Re: logical changeset generation v3 - Source for Slony - Mailing list pgsql-hackers

From Steve Singer
Subject Re: logical changeset generation v3 - Source for Slony
Date
Msg-id BLU0-SMTP271EFDEB5FD775CC6EE26FDC550@phx.gbl
Whole thread Raw
In response to Re: logical changeset generation v3 - Source for Slony  (Andres Freund <andres@2ndquadrant.com>)
Responses Re: logical changeset generation v3 - Source for Slony
List pgsql-hackers
On 12-11-18 11:07 AM, Andres Freund wrote:
> Hi Steve!
>
>
> I think we should provide some glue code to do this, otherwise people
> will start replicating all the bugs I hacked into this... More
> seriously: I think we should have support code here, no user will want
> to learn the intracacies of feedback messages and such. Where that would
> live? No idea.

libpglogicalrep.so ?

> I wholeheartedly aggree.
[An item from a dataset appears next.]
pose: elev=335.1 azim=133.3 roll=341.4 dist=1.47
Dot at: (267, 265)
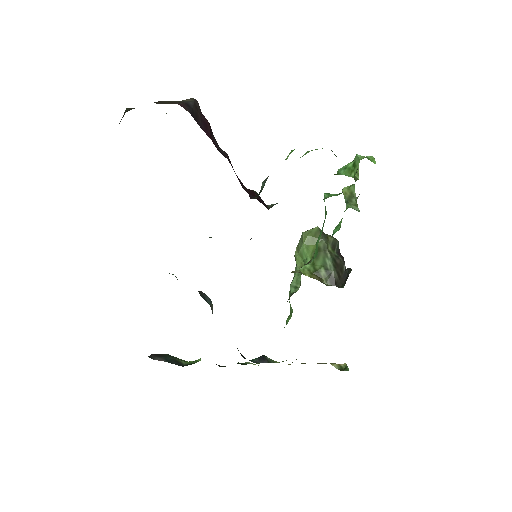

It should also be cleaned up a fair bit before
> others copy it should we not go for having some client side library.
>
> Imo the library could very roughly be something like:
>
> state = SetupStreamingLLog(replication-slot, ...);
> while((message = StreamingLLogNextMessage(state))
> {
>       write(outfd, message->data, message->length);
>       if (received_100_messages)
>       {
>            fsync(outfd);
>            StreamingLLogConfirm(message);
>       }
> }
>
> Although I guess thats not good enough because StreamingLLogNextMessage
> would be blocking, but that shouldn't be too hard to work around.
>

How about we pass a timeout value to StreamingLLogNextMessage (..) where 
it returns if no data is available after the timeout to give the caller 
a chance to do something else.

>> This is basically the Slony 2.2 sl_log format minus a few columns we no
>> longer need (txid, actionseq).
>> command_args is a postgresql text array of column=value pairs.  Ie [
>> {id=1},{name='steve'},{project='slony'}]
> It seems to me that that makes escaping unneccesarily complicated, but
> given you already have all the code... ;)
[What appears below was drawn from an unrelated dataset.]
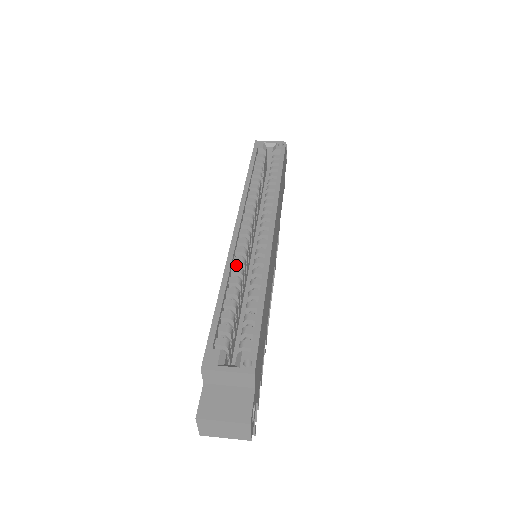
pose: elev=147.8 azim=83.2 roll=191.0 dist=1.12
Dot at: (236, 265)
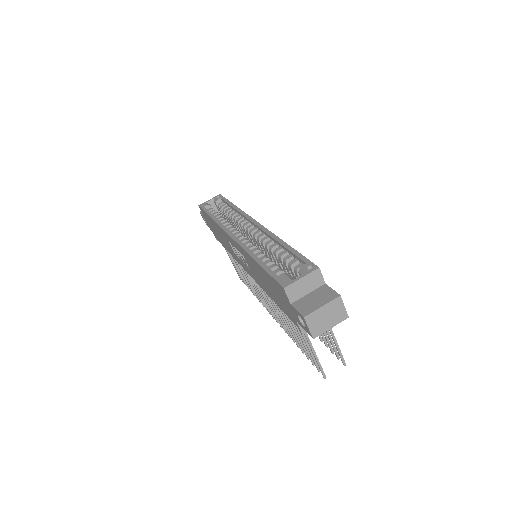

When I look at the actual code/representation we picked it is closer to 
{column1,value1,column2,value2...}



>> I don't t think our output plugin will be much more complicated than the
>> test_decoding plugin.
> Good. Thats the idea ;). Are you ok with the interface as it is now or
> would you like to change something?

I'm going to think about this some more and maybe try to write an 
example plugin before I can say anything with confidence.

>
> Yes. We will also need something like that. If you remember the first
> prototype we sent to the list, it included the concept of an
> 'origin_node' in wal record. I think you actually reviewed that one ;)
>
> That was exactly aimed at something like this...
>
> Since then my thoughts about how the origin_id looks like have changed a
> bit:
> - origin id is internally still represented as an uint32/Oid
>    - never visible outside of wal/system catalogs
> - externally visible it gets
>    - assigned an uuid
>    - optionally assigned a user defined name
> - user settable (permissions?) origin when executing sql:
>    - SET change_origin_uuid = 'uuid';
>    - SET change_origin_name = 'user-settable-name';
>    - defaults to the local node
> - decoding callbacks get passed the origin of a change
>    - txn->{origin_uuid, origin_name, origin_internal?}
> - the init decoding callback can setup an array of interesting origins,
>    so the others don't even get the ReorderBuffer treatment
>
> I have to thank the discussion on -hackers and a march through prague
> with Marko here...
So would the uuid and optional name assignment be done in the output 
plugin or some else?
When/how does the uuid get generated and where do we store it so the 
same uuid gets returned when postgres restarts.  Slony today stores all 
this type of stuff in user-level tables and user-level functions 
(because it has no other choice).    What is the connection between 
these values and the 'slot-id' in your proposal for the init arguments? 
Does the slot-id need to be the external uuid of the other end or is 
there no direct connection?

Today slony allows us to replicate between two databases in the same 
postgresql cluster (I use this for testing all the time)
Slony also allows for two different 'slony clusters' to be setup in the 
same database (or so I'm told, I don't think I have ever tried this myself).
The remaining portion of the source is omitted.